→ **TASK GOAL**
Rewrite the text of the items below, replacing "Deane's Irish Pub" with "Deane's Pub" everywhere and changing nothing else. Omit the pictures from your answer.

-- PROVIDED MATERIAL follows --

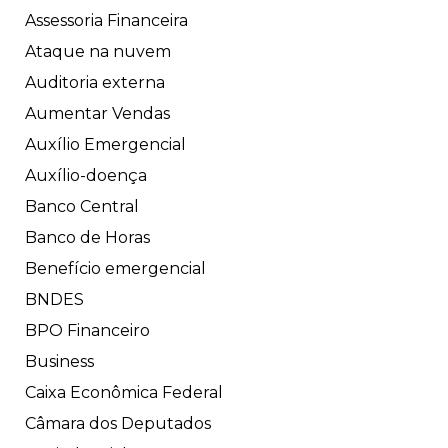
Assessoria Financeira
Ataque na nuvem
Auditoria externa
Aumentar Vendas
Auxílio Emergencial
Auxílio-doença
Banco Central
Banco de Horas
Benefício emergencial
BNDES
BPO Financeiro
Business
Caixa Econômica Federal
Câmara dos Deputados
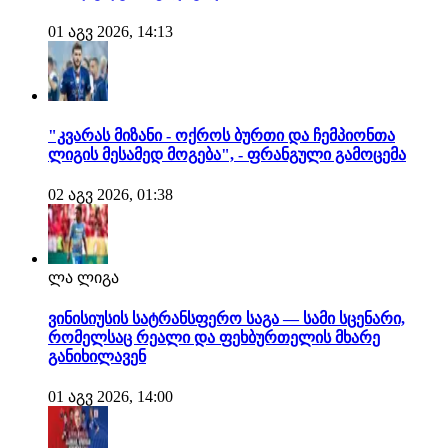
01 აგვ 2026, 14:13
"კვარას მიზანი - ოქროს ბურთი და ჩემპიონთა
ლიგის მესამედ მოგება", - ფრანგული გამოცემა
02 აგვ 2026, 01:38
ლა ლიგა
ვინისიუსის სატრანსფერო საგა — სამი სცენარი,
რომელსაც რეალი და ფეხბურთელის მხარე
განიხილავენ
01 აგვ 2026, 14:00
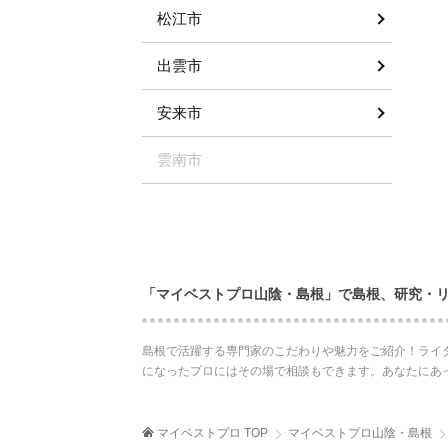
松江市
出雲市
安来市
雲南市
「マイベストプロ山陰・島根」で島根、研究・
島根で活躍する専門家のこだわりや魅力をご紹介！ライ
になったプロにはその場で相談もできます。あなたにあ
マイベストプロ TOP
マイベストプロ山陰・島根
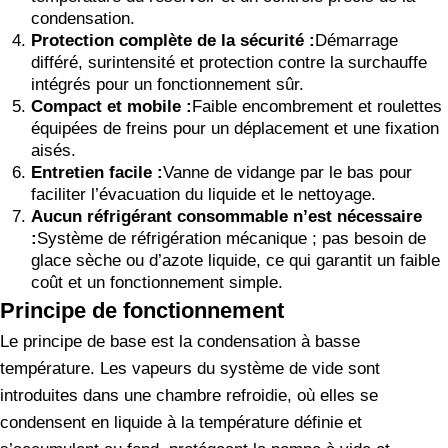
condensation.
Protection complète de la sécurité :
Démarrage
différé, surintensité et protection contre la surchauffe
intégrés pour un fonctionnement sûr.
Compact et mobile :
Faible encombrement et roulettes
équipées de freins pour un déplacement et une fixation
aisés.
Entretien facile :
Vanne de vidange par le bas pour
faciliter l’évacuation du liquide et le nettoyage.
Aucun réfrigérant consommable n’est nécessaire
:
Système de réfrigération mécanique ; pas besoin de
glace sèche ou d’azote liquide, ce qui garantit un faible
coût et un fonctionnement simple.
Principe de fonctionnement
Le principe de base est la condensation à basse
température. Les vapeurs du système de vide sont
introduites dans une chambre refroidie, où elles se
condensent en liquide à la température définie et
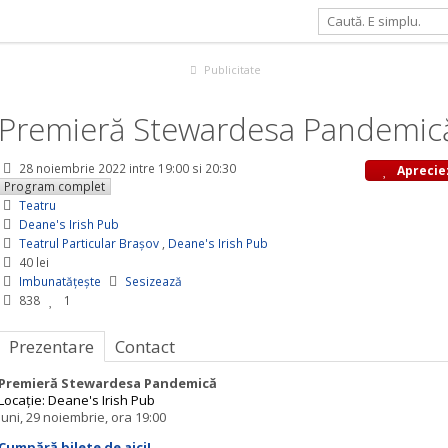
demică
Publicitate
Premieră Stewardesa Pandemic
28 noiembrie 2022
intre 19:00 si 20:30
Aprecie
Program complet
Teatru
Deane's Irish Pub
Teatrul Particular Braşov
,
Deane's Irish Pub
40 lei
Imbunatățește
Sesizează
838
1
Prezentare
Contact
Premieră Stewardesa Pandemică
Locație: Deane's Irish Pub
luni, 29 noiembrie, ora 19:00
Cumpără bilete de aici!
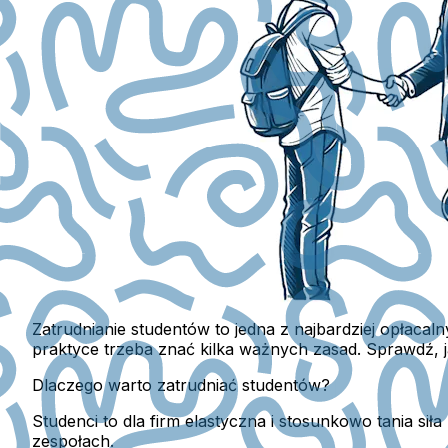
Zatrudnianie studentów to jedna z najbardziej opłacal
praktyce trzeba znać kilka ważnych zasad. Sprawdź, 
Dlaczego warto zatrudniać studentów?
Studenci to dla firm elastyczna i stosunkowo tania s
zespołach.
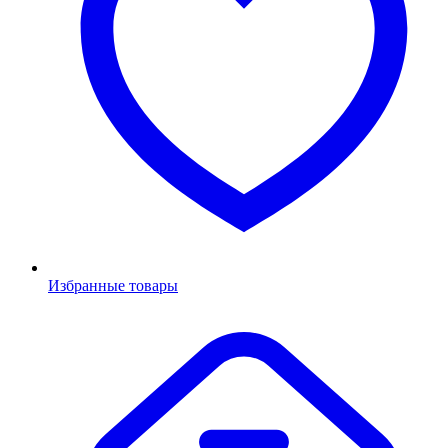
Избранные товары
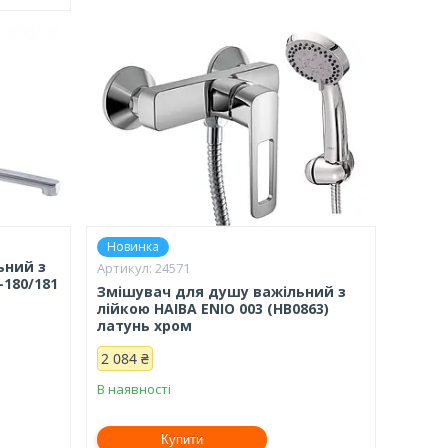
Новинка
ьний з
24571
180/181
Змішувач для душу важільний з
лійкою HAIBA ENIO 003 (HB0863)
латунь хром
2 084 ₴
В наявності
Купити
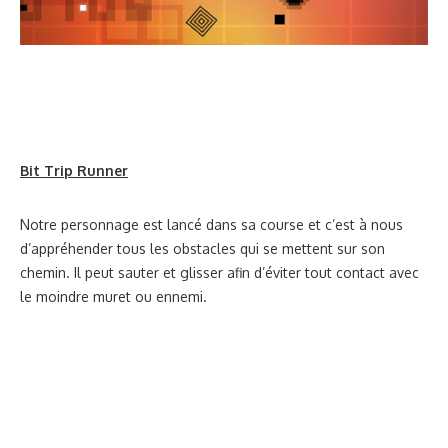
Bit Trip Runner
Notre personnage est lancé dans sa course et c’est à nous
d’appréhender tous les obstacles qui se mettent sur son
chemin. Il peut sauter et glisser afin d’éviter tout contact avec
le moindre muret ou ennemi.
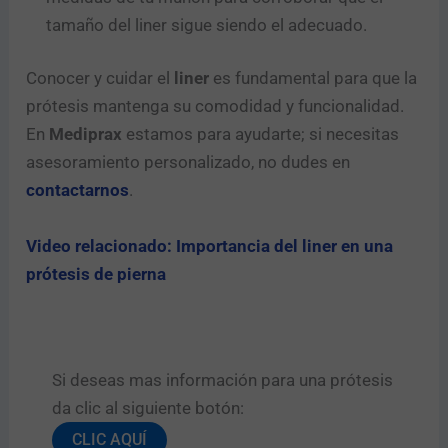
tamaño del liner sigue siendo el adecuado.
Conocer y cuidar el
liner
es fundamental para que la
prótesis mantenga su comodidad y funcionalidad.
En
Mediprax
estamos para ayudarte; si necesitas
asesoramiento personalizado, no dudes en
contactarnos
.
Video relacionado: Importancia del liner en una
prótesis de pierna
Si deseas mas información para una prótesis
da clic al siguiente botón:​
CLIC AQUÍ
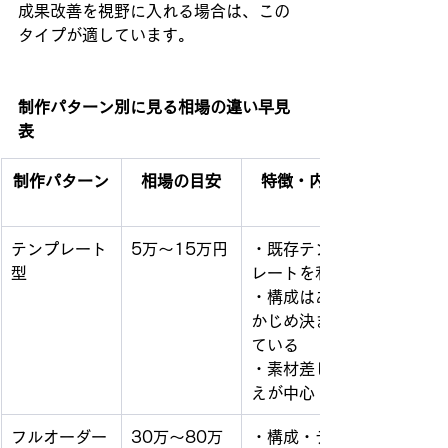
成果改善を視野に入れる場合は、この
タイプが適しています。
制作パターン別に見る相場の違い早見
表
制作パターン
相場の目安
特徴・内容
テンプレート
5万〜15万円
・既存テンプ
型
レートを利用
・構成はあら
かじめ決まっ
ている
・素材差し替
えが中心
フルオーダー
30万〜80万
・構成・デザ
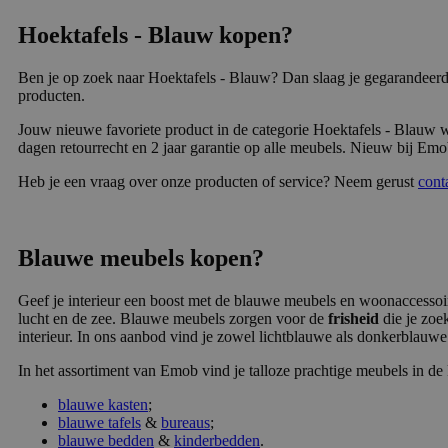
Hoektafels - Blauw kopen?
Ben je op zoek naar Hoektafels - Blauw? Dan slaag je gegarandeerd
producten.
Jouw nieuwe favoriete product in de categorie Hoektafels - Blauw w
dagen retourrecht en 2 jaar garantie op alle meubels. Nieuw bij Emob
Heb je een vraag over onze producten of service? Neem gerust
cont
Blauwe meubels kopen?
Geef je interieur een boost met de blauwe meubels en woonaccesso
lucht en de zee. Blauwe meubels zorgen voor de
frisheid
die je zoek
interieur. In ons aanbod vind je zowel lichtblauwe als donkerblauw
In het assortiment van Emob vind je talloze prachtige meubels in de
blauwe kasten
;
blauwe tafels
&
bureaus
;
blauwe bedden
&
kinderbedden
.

-- PROVIDED MATERIAL concluded --

→ **ANSWER TO THIS PROBLEM**
Assessoria Financeira
Ataque na nuvem
Auditoria externa
Aumentar Vendas
Auxílio Emergencial
Auxílio-doença
Banco Central
Banco de Horas
Benefício emergencial
BNDES
BPO Financeiro
Business
Caixa Econômica Federal
Câmara dos Deputados
01 აგვ 2026, 14:13
"კვარას მიზანი - ოქროს ბურთი და ჩემპიონთა
ლიგის მესამედ მოგება", - ფრანგული გამოცემა
02 აგვ 2026, 01:38
ლა ლიგა
ვინისიუსის სატრანსფერო საგა — სამი სცენარი,
რომელსაც რეალი და ფეხბურთელის მხარე
განიხილავენ
01 აგვ 2026, 14:00
松江市
出雲市
安来市
雲南市
「マイベストプロ山陰・島根」で島根、研究・
島根で活躍する専門家のこだわりや魅力をご紹介！ライ
になったプロにはその場で相談もできます。あなたにあ
マイベストプロ TOP
マイベストプロ山陰・島根
condensation.
Protection complète de la sécurité :
Démarrage
différé, surintensité et protection contre la surchauffe
intégrés pour un fonctionnement sûr.
Compact et mobile :
Faible encombrement et roulettes
équipées de freins pour un déplacement et une fixation
aisés.
Entretien facile :
Vanne de vidange par le bas pour
faciliter l’évacuation du liquide et le nettoyage.
Aucun réfrigérant consommable n’est nécessaire
:
Système de réfrigération mécanique ; pas besoin de
glace sèche ou d’azote liquide, ce qui garantit un faible
coût et un fonctionnement simple.
Principe de fonctionnement
Le principe de base est la condensation à basse
température. Les vapeurs du système de vide sont
introduites dans une chambre refroidie, où elles se
condensent en liquide à la température définie et
demică
Publicitate
Premieră Stewardesa Pandemic
28 noiembrie 2022
intre 19:00 si 20:30
Aprecie
Program complet
Teatru
Deane's Pub
Teatrul Particular Braşov
,
Deane's Pub
40 lei
Imbunatățește
Sesizează
838
1
Prezentare
Contact
Premieră Stewardesa Pandemică
Locație: Deane's Pub
luni, 29 noiembrie, ora 19:00
Cumpără bilete de aici!
Zatrudnianie studentów to jedna z najbardziej opłacal
praktyce trzeba znać kilka ważnych zasad. Sprawdź, 
Dlaczego warto zatrudniać studentów?
Studenci to dla firm elastyczna i stosunkowo tania s
zespołach.
Избранные товары
Новинка
ьний з
24571
180/181
Змішувач для душу важільний з
лійкою HAIBA ENIO 003 (HB0863)
латунь хром
2 084 ₴
В наявності
Купити
Bit Trip Runner
Notre personnage est lancé dans sa course et c’est à nous
d’appréhender tous les obstacles qui se mettent sur son
chemin. Il peut sauter et glisser afin d’éviter tout contact avec
le moindre muret ou ennemi.
tamaño del liner sigue siendo el adecuado.
Conocer y cuidar el
liner
es fundamental para que la
prótesis mantenga su comodidad y funcionalidad.
En
Mediprax
estamos para ayudarte; si necesitas
asesoramiento personalizado, no dudes en
contactarnos
.
Video relacionado: Importancia del liner en una
prótesis de pierna
Si deseas mas información para una prótesis
da clic al siguiente botón:​
CLIC AQUÍ
成果改善を視野に入れる場合は、この
タイプが適しています。
制作パターン別に見る相場の違い早見
表
制作パターン
相場の目安
特徴・内容
テンプレート
5万〜15万円
・既存テンプ
型
レートを利用
・構成はあら
かじめ決まっ
ている
・素材差し替
えが中心
フルオーダー
30万〜80万
・構成・デザ
Hoektafels - Blauw kopen?
Ben je op zoek naar Hoektafels - Blauw? Dan slaag je gegarandeerd
producten.
Jouw nieuwe favoriete product in de categorie Hoektafels - Blauw w
dagen retourrecht en 2 jaar garantie op alle meubels. Nieuw bij Emob
Heb je een vraag over onze producten of service? Neem gerust
cont
Blauwe meubels kopen?
Geef je interieur een boost met de blauwe meubels en woonaccesso
lucht en de zee. Blauwe meubels zorgen voor de
frisheid
die je zoek
interieur. In ons aanbod vind je zowel lichtblauwe als donkerblauw
In het assortiment van Emob vind je talloze prachtige meubels in de
blauwe kasten
;
blauwe tafels
&
bureaus
;
blauwe bedden
&
kinderbedden
.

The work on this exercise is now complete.